_Data section_

──────────

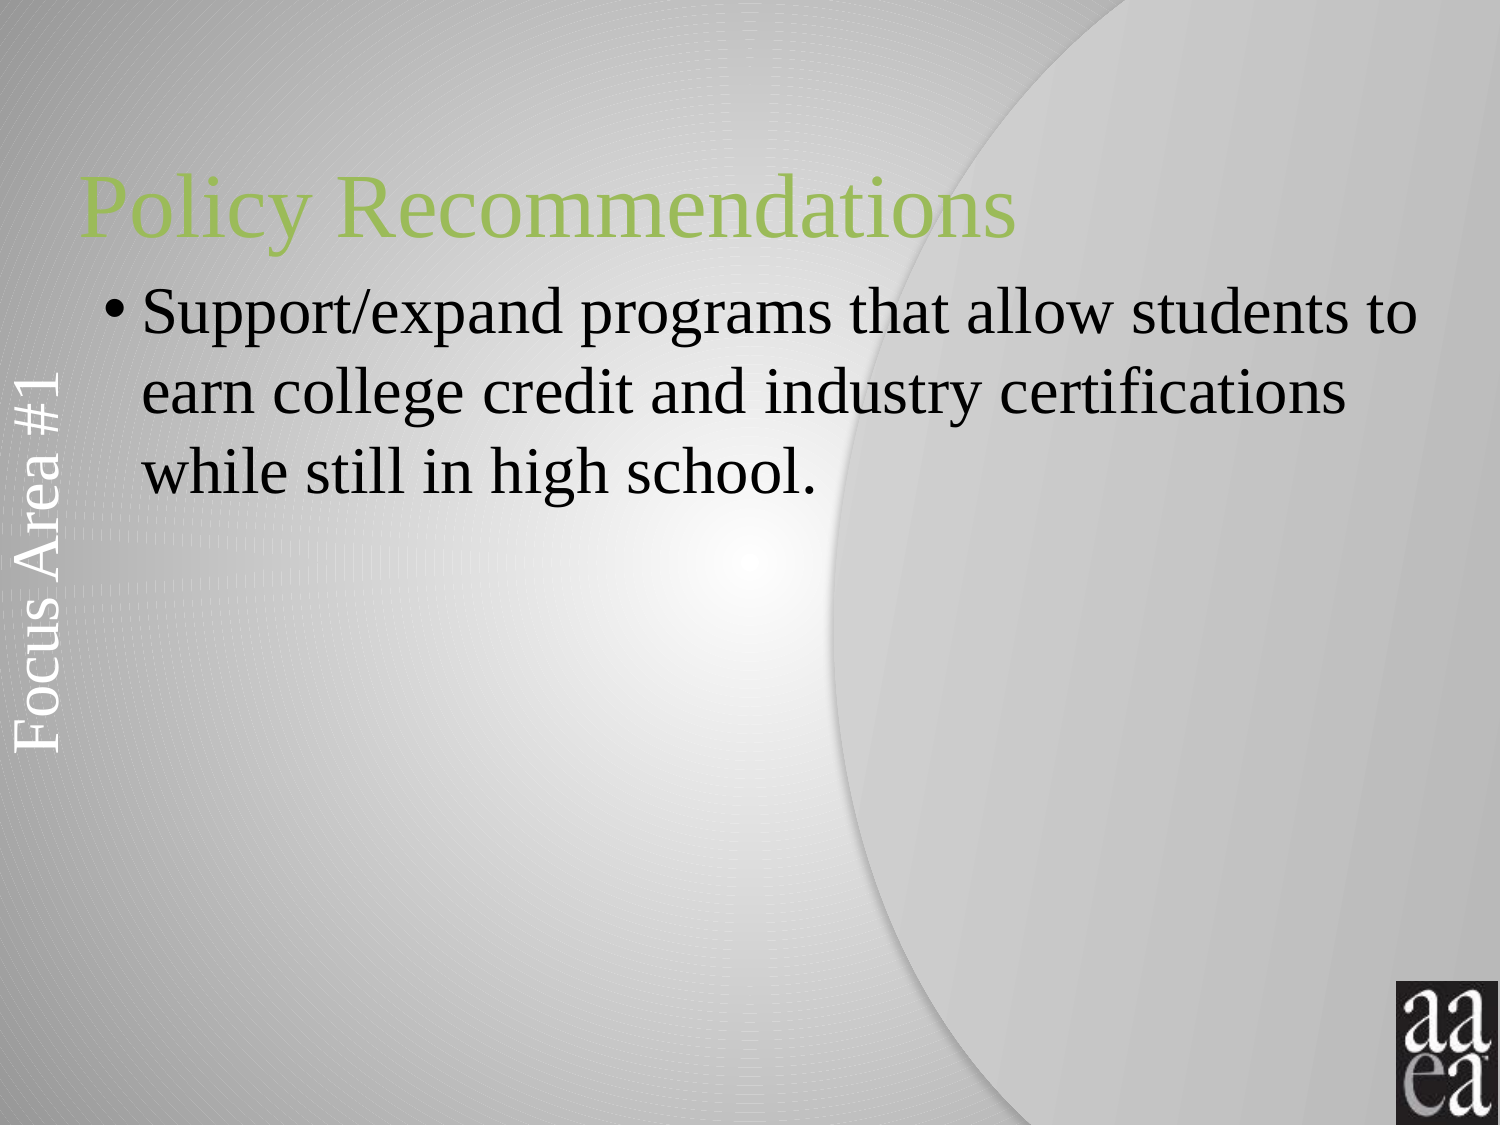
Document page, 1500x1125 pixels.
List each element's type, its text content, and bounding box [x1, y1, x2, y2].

──────────

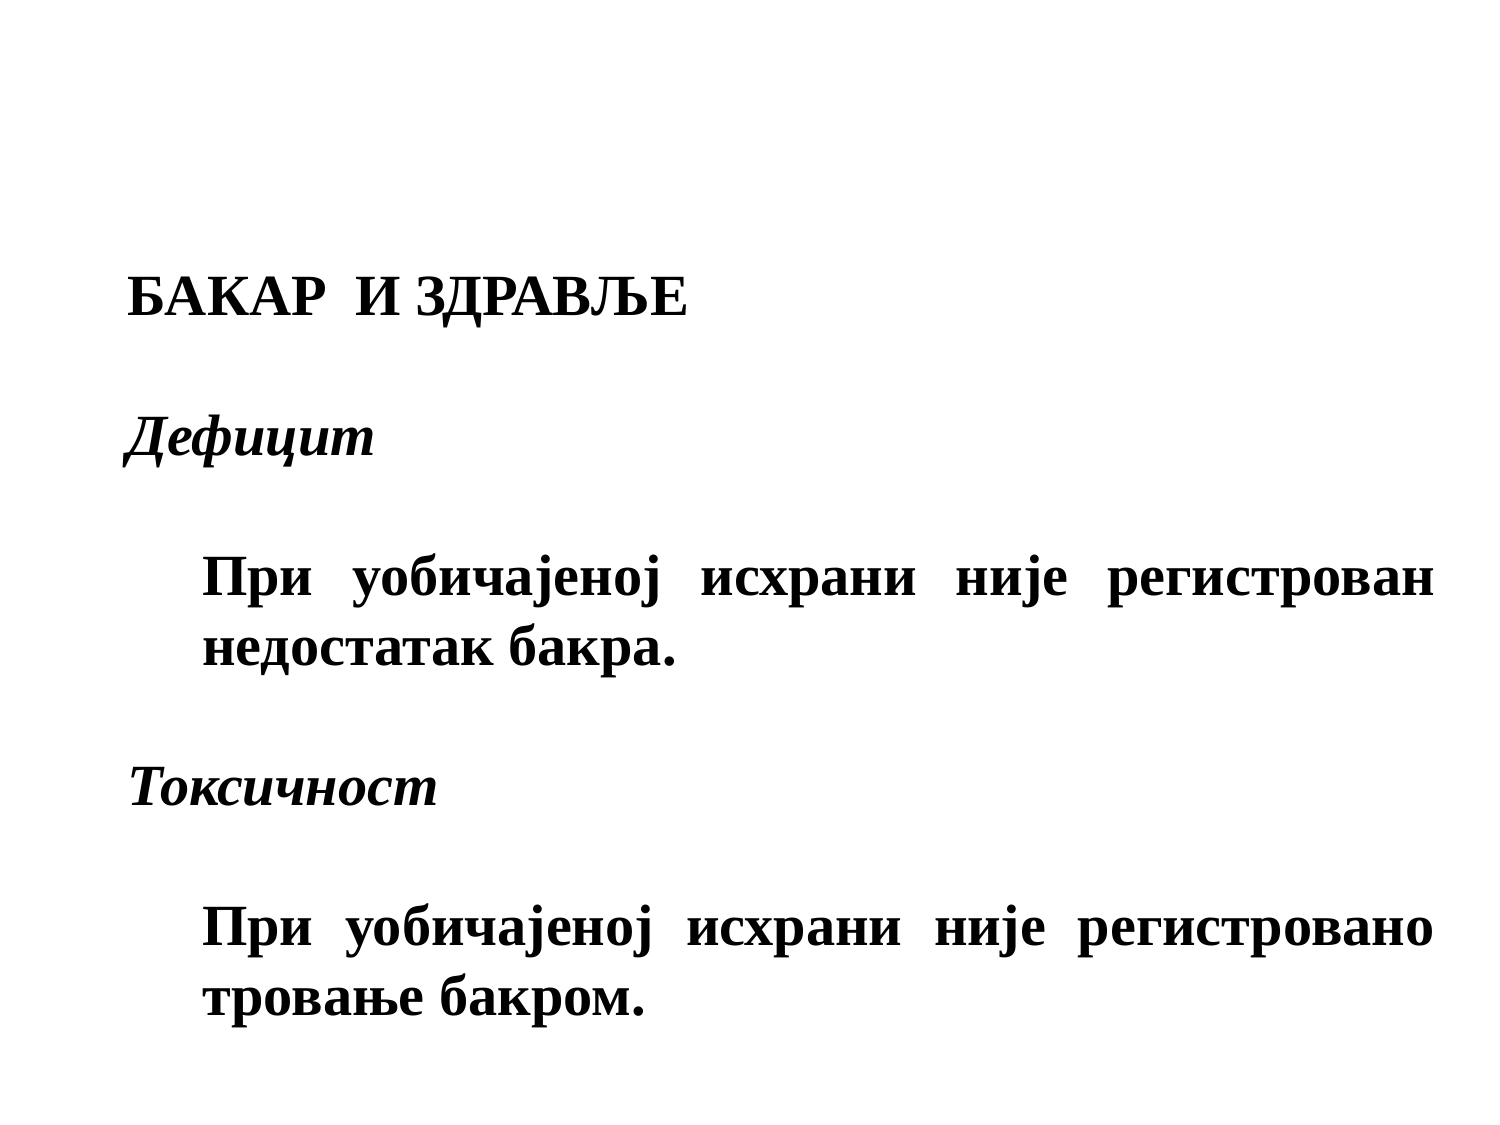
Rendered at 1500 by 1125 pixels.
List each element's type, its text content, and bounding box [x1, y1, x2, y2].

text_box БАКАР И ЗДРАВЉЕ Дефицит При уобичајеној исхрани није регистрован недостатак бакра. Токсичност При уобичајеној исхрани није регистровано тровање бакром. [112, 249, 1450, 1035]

──────────

_Task statement_
Please filter the entries above down to the lines holding "pixels" and copy them.

_Answer to the problem_
Document page, 1500x1125 pixels.
Rendered at 1500 by 1125 pixels.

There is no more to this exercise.